First, let's build the tuning procedure for the k nearest neighbor model.

```{r}
library(kknn)
#Specify the sampling procedure
k_fold<-vfold_cv(mushrooms_train, v=20, repeats =1)

#Create recipe
model_rec<-recipe(class~., mushrooms_train) %>%
  step_dummy(all_nominal(),-all_outcomes())

#Specify model
model_spec<-nearest_neighbor(neighbors = tune("K")) %>% 
  set_mode("classification") %>% 
  set_engine("kknn")

#Specify control grid
model_control<-control_grid(save_pred = TRUE)

#Set metrics
model_metrics<-metric_set(roc_auc,accuracy,sens,spec)

```

Next, tune K in KNN model.
```{r}

set.seed(123)

#tune the model
knn_tune<-tune_grid(model_spec,
                    model_rec,
                    resamples = k_fold,
                    control=model_control,
                    grid=10,
                    metrics = model_metrics)

#collect metrics
knn_tune %>%
  collect_metrics()

#show viz
knn_tune %>%  
  select(id, .metrics) %>%  
  unnest(.metrics) %>%  
  ggplot(aes(x=K, y=.estimate, color=id))+ 
  geom_point()+ 
  geom_line()+ 
  facet_wrap(~.metric, scales = "free_y") 
```

Collect metrics.
```{r}
knn_pred<-knn_tune %>% collect_predictions()

knn_tune %>% collect_metrics()

confusionMatrix(knn_pred$class, knn_pred$.pred_class, positive="poisonous")
```

Next, we find the best k for our metric.

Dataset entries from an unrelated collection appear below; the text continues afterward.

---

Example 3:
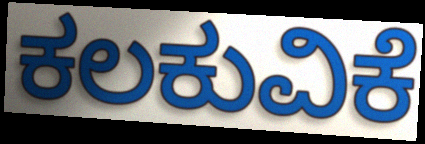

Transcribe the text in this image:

ಕಲಕುವಿಕೆ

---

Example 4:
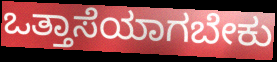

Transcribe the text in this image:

ಒತ್ತಾಸೆಯಾಗಬೇಕು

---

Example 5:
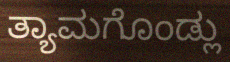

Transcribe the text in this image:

ತ್ಯಾಮಗೊಂಡ್ಲು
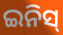
ଇନିସ୍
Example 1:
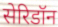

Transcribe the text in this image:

सेरिडॉन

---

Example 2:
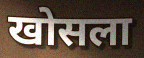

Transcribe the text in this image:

खोसला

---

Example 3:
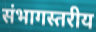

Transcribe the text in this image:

संभागस्तरीय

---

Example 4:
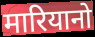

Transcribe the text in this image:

मारियानो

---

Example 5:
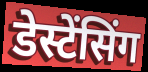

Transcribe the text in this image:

डेस्टेंसिंग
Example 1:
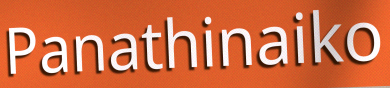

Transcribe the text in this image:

Panathinaiko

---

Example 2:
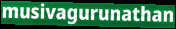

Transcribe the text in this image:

musivagurunathan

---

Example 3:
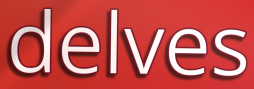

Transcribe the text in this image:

delves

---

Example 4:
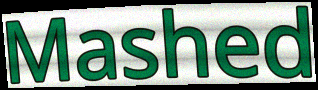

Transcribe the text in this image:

Mashed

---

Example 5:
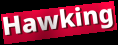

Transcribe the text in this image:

Hawking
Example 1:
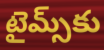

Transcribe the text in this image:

టైమ్స్‌కు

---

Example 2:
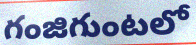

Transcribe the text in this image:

గంజిగుంటలో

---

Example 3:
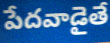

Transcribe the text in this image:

పేదవాడైతే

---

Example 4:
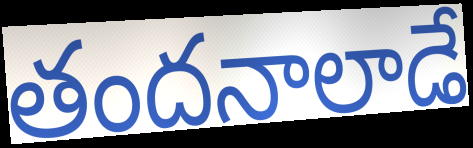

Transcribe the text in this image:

తందనాలాడే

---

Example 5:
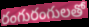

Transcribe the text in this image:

రంగురంగులతో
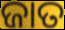
ଜାତ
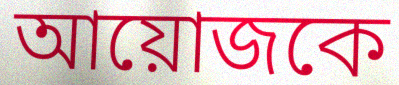
আয়োজকে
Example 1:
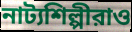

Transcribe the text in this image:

নাট্যশিল্পীরাও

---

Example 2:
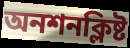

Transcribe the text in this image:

অনশনক্লিষ্ট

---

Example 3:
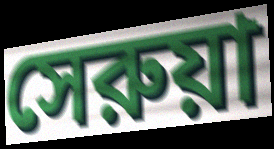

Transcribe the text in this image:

সেরুয়া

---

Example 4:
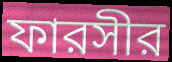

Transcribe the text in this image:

ফারসীর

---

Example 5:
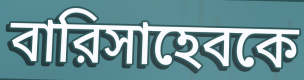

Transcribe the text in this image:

বারিসাহেবকে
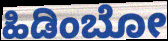
ಹಿಡಿಂಬೋ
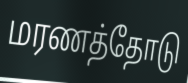
மரணத்தோடு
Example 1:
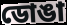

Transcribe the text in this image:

ডোঙা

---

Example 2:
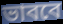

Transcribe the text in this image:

ভাববে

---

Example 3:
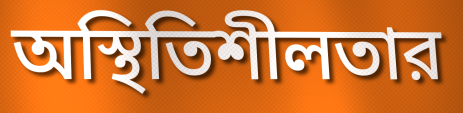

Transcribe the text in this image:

অস্থিতিশীলতার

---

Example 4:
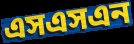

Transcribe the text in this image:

এসএসএন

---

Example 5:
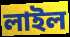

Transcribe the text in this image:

লাইল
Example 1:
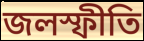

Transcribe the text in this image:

জলস্ফীতি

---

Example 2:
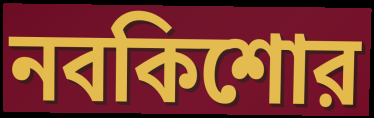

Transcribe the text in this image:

নবকিশোর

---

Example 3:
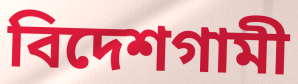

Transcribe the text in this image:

বিদেশগামী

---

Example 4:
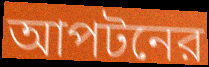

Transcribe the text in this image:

আপটনের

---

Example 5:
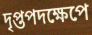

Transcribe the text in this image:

দৃপ্তপদক্ষেপে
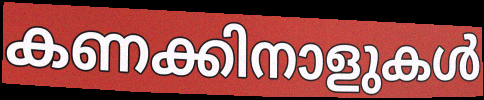
കണക്കിനാളുകൾ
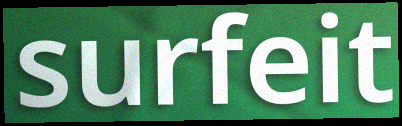
surfeit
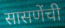
सासणेंची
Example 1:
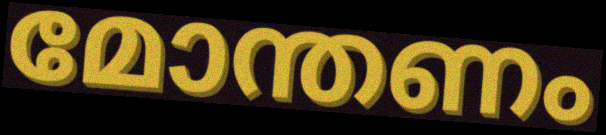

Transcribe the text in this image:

മോന്തണം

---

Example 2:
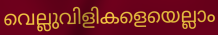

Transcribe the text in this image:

വെല്ലുവിളികളെയെല്ലാം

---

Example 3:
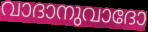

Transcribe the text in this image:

വാദാനുവാദോ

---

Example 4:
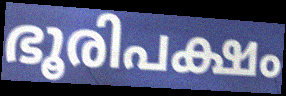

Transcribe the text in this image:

ഭൂരിപക്ഷം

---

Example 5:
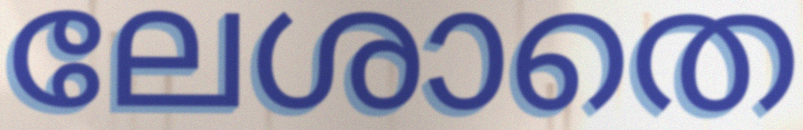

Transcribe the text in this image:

I would like to optimize for sensitivity, or true positive rate, since that will help us know when a mushroom is poisonous so we can avoid it.
```{r}
best_sens <- knn_tune %>% select_best(metric="sens")

best_sens
```

k=4 is the best number when optimizing for specificity, so let's run the model with that.

```{r}

model_final<-nearest_neighbor(neighbors = 4) %>%
 set_mode("classification") %>%
 set_engine("kknn")

best_model<-workflow() %>%
 add_model(model_final) %>%
 add_recipe(model_rec)

best_train<-fit(best_model, mushrooms_train) #Fitting the model
predict_train<-predict(best_train, mushrooms_train)
predict_test<-predict(best_train, mushrooms_test)


confusionMatrix(mushrooms_train$class, predict_train$.pred_class, positive="poisonous")
confusionMatrix(mushrooms_test$class, predict_test$.pred_class, positive="poisonous")
```

This model shows slight overfitting. The sensitivity (TPR) is also very high. The problem with this model is that it is overly sensitive, so it predicts mushrooms that are not poisonous as poisonous. "Better safe than sorry", though.


# Conclusion
It seems possible to predict if a mushroom is poisonous based on its coloring with good accuracy. Some factors to look at would be gill color or stalk color above or below ring. However, this model would not be very valuable to people who are colorblind.